### Material for this exercise
....

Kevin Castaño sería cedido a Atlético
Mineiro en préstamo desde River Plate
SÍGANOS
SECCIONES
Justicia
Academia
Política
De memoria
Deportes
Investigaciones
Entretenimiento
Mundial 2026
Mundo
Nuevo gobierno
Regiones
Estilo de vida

....

Rewrite all of the lines above, substituting "Fútbol" for "Deportes" and keeping everything else the same.

### Written response
Kevin Castaño sería cedido a Atlético
Mineiro en préstamo desde River Plate
SÍGANOS
SECCIONES
Justicia
Academia
Política
De memoria
Fútbol
Investigaciones
Entretenimiento
Mundial 2026
Mundo
Nuevo gobierno
Regiones
Estilo de vida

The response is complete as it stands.